_WHAT IS NEEDED_
With respect to the word "left", report how many lines of the following listing include it. Give nothing but the number.
————————
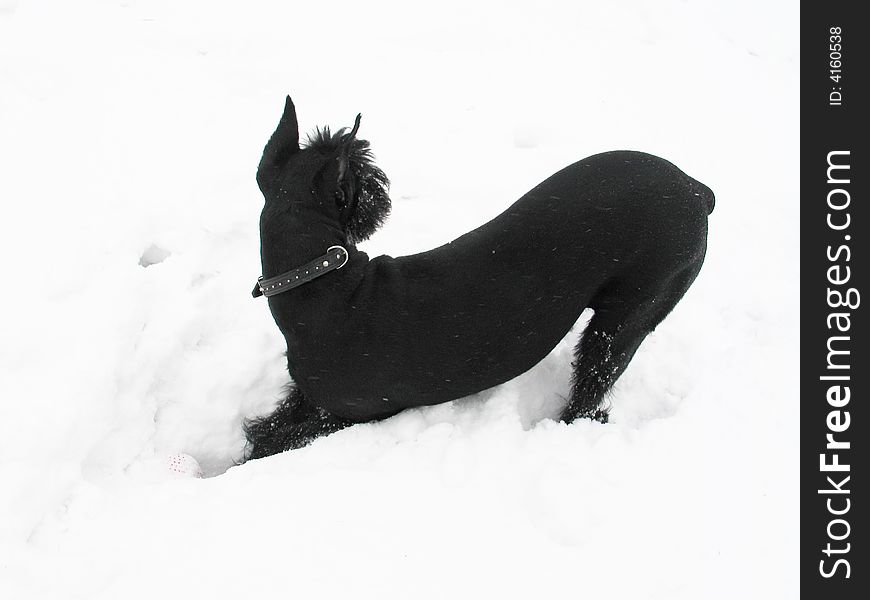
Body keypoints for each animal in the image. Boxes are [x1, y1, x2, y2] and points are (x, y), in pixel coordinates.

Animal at [244, 97, 716, 460]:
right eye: (362, 174)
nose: (381, 186)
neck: (324, 285)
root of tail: (696, 189)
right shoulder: (313, 403)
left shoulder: (344, 415)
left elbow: (272, 441)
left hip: (628, 315)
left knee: (593, 383)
————————
_TASK ANSWER_
4